Records for the task section start

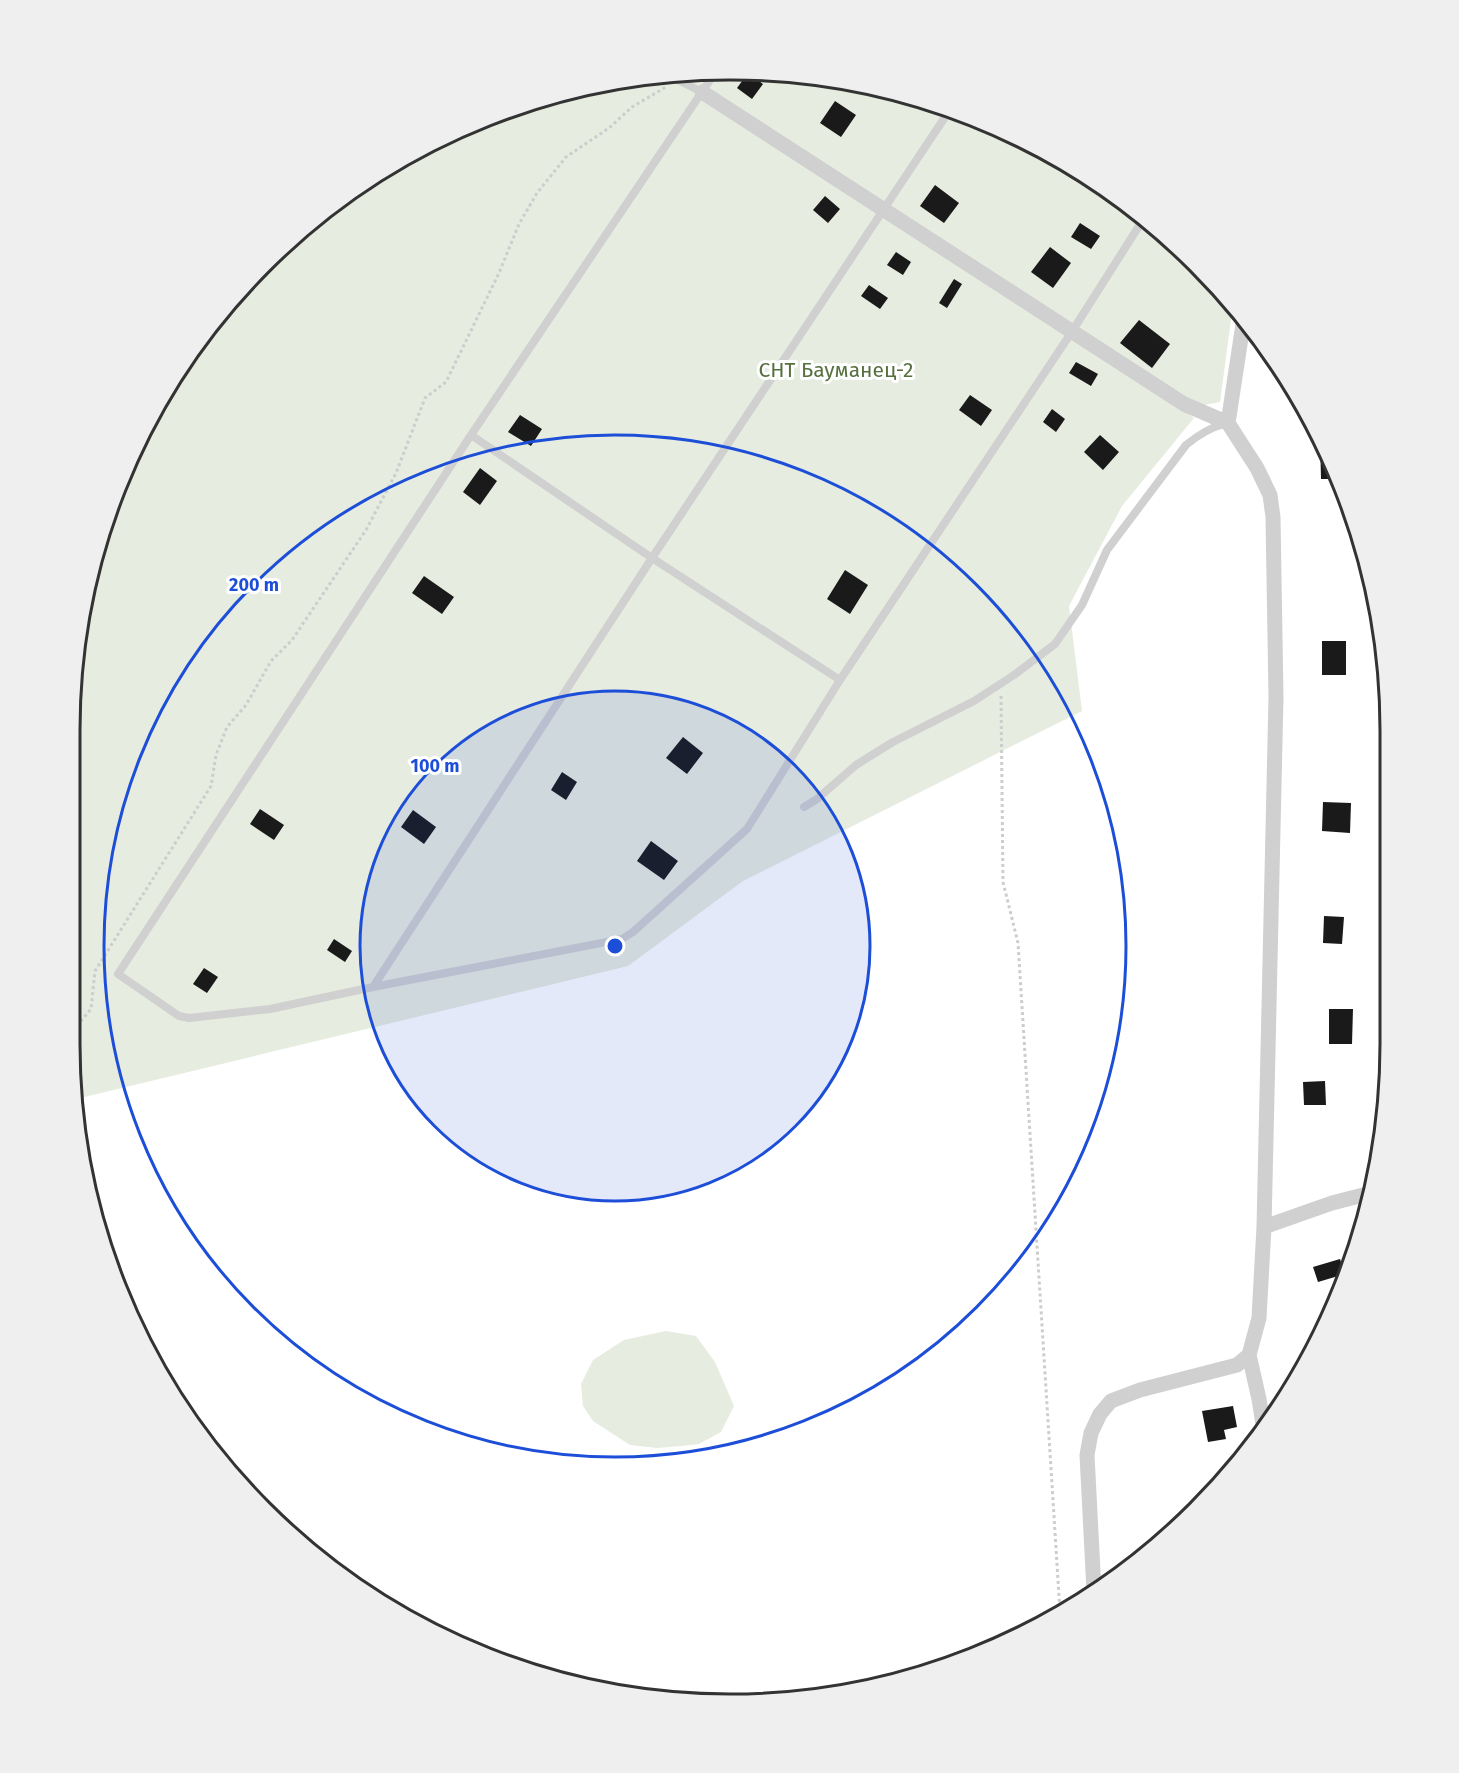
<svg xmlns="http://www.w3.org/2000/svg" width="1459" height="1773" viewBox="0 0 1459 1773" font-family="'Fira Sans',sans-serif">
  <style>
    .green { fill: #e6ecdf }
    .building { fill: #1a1a1a }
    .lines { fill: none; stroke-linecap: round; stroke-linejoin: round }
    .path { stroke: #cdcdcd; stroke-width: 3; stroke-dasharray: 3 3; stroke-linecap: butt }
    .service { stroke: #d0d0d0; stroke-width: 8 }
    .minor { stroke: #d0d0d0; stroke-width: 15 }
    .ring { fill: none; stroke: #1d4ed8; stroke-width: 3 }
    .labels { text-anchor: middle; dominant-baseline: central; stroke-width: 6; stroke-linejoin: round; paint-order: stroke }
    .park-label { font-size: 21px; fill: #56703f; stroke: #fff }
    .rim { fill: none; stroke: #333; stroke-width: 3 }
    .centre { fill: #1d4ed8; stroke: #fff; stroke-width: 3 }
    .ring-label { font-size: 18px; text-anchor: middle; font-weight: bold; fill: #1d4ed8; stroke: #fff; stroke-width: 6; stroke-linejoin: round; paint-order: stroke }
  </style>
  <rect width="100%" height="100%" fill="#fff"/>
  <path class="green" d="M687,70l129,5 126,29 118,54 105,75 68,72 -13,97 -37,7 11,9 -72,88 -53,100 13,105 -339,170 -115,85 -552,133 -7,-56 1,-357 12,-86 37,-123 61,-114 82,-100 100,-82 76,-44 121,-46z
    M666,1331l30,5 19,26 19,44 -13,26 -22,12 -17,2 -25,2 -27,-3 -37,-24 -10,-15 -2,-22 12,-24 31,-20z"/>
  <path class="building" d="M748,73l15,11 -11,15 -15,-11z
    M835,101l21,14 -15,22 -21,-14z
    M935,185l24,18 -15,20 -24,-17z
    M825,196l15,13 -12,14 -15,-13z
    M1080,223l20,13 -9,13 -20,-12z
    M1050,247l21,16 -18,25 -22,-16z
    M896,252l15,10 -8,13 -16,-10z
    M954,279l8,5 -15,24 -8,-5z
    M869,285l19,13 -8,11 -19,-13z
    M1139,320l31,24 -18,24 -32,-25z
    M1076,362l22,12 -7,12 -22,-13z
    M970,395l22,15 -11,16 -22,-16z
    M1052,409l13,10 -9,13 -13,-10z
    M520,415l22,14 -11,17 -23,-14z
    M1100,435l19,17 -16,18 -19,-18z
    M1320,438h2l15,41h-16z
    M480,468l17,13 -17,24 -17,-13z
    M845,570l23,15 -18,29 -23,-15z
    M424,576l30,21 -12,17 -30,-21z
    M1322,641h24v34h-24z
    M683,737l20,16 -16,21 -21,-16z
    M562,772l15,10 -11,18 -15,-10z
    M1323,802l28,1 -1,30 -28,-2z
    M260,809l24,16 -10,15 -24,-16z
    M413,810l23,17 -12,17 -23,-17z
    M651,841l27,20 -14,19 -27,-19z
    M1324,916l20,1 -2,27 -19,-1z
    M334,939l18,12 -7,11 -18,-12z
    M204,968l14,9 -11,16 -14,-9z
    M1329,1009h24l-1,35h-23z
    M1325,1081l1,24h-22l-1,-23z
    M1340,1259l5,15 -27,8 -5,-15z
    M1233,1406l4,21 -13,3 2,9 -18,3 -6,-31z"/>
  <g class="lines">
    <path class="path" d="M1001,696l2,186 15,61 42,669
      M69,1035l22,-26 4,-38 116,-185 5,-31 11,-28 19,-22 25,-44 21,-21 74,-110 30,-57 29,-75 21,-16 53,-109 20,-49 18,-31 29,-36 43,-29 23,-21 34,-20"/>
    <path class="service" d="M716,71l-245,364 -353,539 61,42 10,2 81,-9 103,-22 249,-48 11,-7 114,-103 93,-149 233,-350 71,-112
      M666,74l36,18
      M471,435l181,123 188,122
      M804,807l13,-8 39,-34 37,-23 81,-41 40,-26 41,-31 27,-39 25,-55 79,-105c12,-10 23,-17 38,-21
      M373,987l279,-429 299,-450"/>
    <path class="minor" d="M702,92l482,312 44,19 29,45 13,27 3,22 3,180 -12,530 -5,91 -10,37 -12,10 -97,25 -29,11 -11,13 -9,19 -4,22 7,136
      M1228,423l16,-105
      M1264,1227l68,-24 39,-10
      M1249,1355l10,44 4,25"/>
  </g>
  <circle cx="615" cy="946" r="255" fill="#1d4ed8" fill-opacity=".12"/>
  <g class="ring">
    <circle cx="615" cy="946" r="255"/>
    <circle cx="615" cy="946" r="511"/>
  </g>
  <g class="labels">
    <g class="park-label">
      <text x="836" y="370">СНТ Бауманец-2</text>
    </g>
  </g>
  <path d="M0 0H1459V1773H0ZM730 80H730A650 650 0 0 1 1380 730V1044A650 650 0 0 1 730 1694H730A650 650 0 0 1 80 1044V730A650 650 0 0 1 730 80Z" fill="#efefef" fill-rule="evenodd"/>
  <path class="rim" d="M730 80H730A650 650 0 0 1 1380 730V1044A650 650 0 0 1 730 1694H730A650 650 0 0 1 80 1044V730A650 650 0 0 1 730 80Z"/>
  <circle cx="615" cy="946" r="9" class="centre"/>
  <g class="ring-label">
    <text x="254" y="591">200 m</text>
    <text x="435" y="772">100 m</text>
  </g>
</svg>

Records for the task section end

### Exercise prompt
Drop the images and repeat the data exactly.

### Expected answer
<svg xmlns="http://www.w3.org/2000/svg" width="1459" height="1773" viewBox="0 0 1459 1773" font-family="'Fira Sans',sans-serif">
  <style>
    .green { fill: #e6ecdf }
    .building { fill: #1a1a1a }
    .lines { fill: none; stroke-linecap: round; stroke-linejoin: round }
    .path { stroke: #cdcdcd; stroke-width: 3; stroke-dasharray: 3 3; stroke-linecap: butt }
    .service { stroke: #d0d0d0; stroke-width: 8 }
    .minor { stroke: #d0d0d0; stroke-width: 15 }
    .ring { fill: none; stroke: #1d4ed8; stroke-width: 3 }
    .labels { text-anchor: middle; dominant-baseline: central; stroke-width: 6; stroke-linejoin: round; paint-order: stroke }
    .park-label { font-size: 21px; fill: #56703f; stroke: #fff }
    .rim { fill: none; stroke: #333; stroke-width: 3 }
    .centre { fill: #1d4ed8; stroke: #fff; stroke-width: 3 }
    .ring-label { font-size: 18px; text-anchor: middle; font-weight: bold; fill: #1d4ed8; stroke: #fff; stroke-width: 6; stroke-linejoin: round; paint-order: stroke }
  </style>
  <rect width="100%" height="100%" fill="#fff"/>
  <path class="green" d="M687,70l129,5 126,29 118,54 105,75 68,72 -13,97 -37,7 11,9 -72,88 -53,100 13,105 -339,170 -115,85 -552,133 -7,-56 1,-357 12,-86 37,-123 61,-114 82,-100 100,-82 76,-44 121,-46z
    M666,1331l30,5 19,26 19,44 -13,26 -22,12 -17,2 -25,2 -27,-3 -37,-24 -10,-15 -2,-22 12,-24 31,-20z"/>
  <path class="building" d="M748,73l15,11 -11,15 -15,-11z
    M835,101l21,14 -15,22 -21,-14z
    M935,185l24,18 -15,20 -24,-17z
    M825,196l15,13 -12,14 -15,-13z
    M1080,223l20,13 -9,13 -20,-12z
    M1050,247l21,16 -18,25 -22,-16z
    M896,252l15,10 -8,13 -16,-10z
    M954,279l8,5 -15,24 -8,-5z
    M869,285l19,13 -8,11 -19,-13z
    M1139,320l31,24 -18,24 -32,-25z
    M1076,362l22,12 -7,12 -22,-13z
    M970,395l22,15 -11,16 -22,-16z
    M1052,409l13,10 -9,13 -13,-10z
    M520,415l22,14 -11,17 -23,-14z
    M1100,435l19,17 -16,18 -19,-18z
    M1320,438h2l15,41h-16z
    M480,468l17,13 -17,24 -17,-13z
    M845,570l23,15 -18,29 -23,-15z
    M424,576l30,21 -12,17 -30,-21z
    M1322,641h24v34h-24z
    M683,737l20,16 -16,21 -21,-16z
    M562,772l15,10 -11,18 -15,-10z
    M1323,802l28,1 -1,30 -28,-2z
    M260,809l24,16 -10,15 -24,-16z
    M413,810l23,17 -12,17 -23,-17z
    M651,841l27,20 -14,19 -27,-19z
    M1324,916l20,1 -2,27 -19,-1z
    M334,939l18,12 -7,11 -18,-12z
    M204,968l14,9 -11,16 -14,-9z
    M1329,1009h24l-1,35h-23z
    M1325,1081l1,24h-22l-1,-23z
    M1340,1259l5,15 -27,8 -5,-15z
    M1233,1406l4,21 -13,3 2,9 -18,3 -6,-31z"/>
  <g class="lines">
    <path class="path" d="M1001,696l2,186 15,61 42,669
      M69,1035l22,-26 4,-38 116,-185 5,-31 11,-28 19,-22 25,-44 21,-21 74,-110 30,-57 29,-75 21,-16 53,-109 20,-49 18,-31 29,-36 43,-29 23,-21 34,-20"/>
    <path class="service" d="M716,71l-245,364 -353,539 61,42 10,2 81,-9 103,-22 249,-48 11,-7 114,-103 93,-149 233,-350 71,-112
      M666,74l36,18
      M471,435l181,123 188,122
      M804,807l13,-8 39,-34 37,-23 81,-41 40,-26 41,-31 27,-39 25,-55 79,-105c12,-10 23,-17 38,-21
      M373,987l279,-429 299,-450"/>
    <path class="minor" d="M702,92l482,312 44,19 29,45 13,27 3,22 3,180 -12,530 -5,91 -10,37 -12,10 -97,25 -29,11 -11,13 -9,19 -4,22 7,136
      M1228,423l16,-105
      M1264,1227l68,-24 39,-10
      M1249,1355l10,44 4,25"/>
  </g>
  <circle cx="615" cy="946" r="255" fill="#1d4ed8" fill-opacity=".12"/>
  <g class="ring">
    <circle cx="615" cy="946" r="255"/>
    <circle cx="615" cy="946" r="511"/>
  </g>
  <g class="labels">
    <g class="park-label">
      <text x="836" y="370">СНТ Бауманец-2</text>
    </g>
  </g>
  <path d="M0 0H1459V1773H0ZM730 80H730A650 650 0 0 1 1380 730V1044A650 650 0 0 1 730 1694H730A650 650 0 0 1 80 1044V730A650 650 0 0 1 730 80Z" fill="#efefef" fill-rule="evenodd"/>
  <path class="rim" d="M730 80H730A650 650 0 0 1 1380 730V1044A650 650 0 0 1 730 1694H730A650 650 0 0 1 80 1044V730A650 650 0 0 1 730 80Z"/>
  <circle cx="615" cy="946" r="9" class="centre"/>
  <g class="ring-label">
    <text x="254" y="591">200 m</text>
    <text x="435" y="772">100 m</text>
  </g>
</svg>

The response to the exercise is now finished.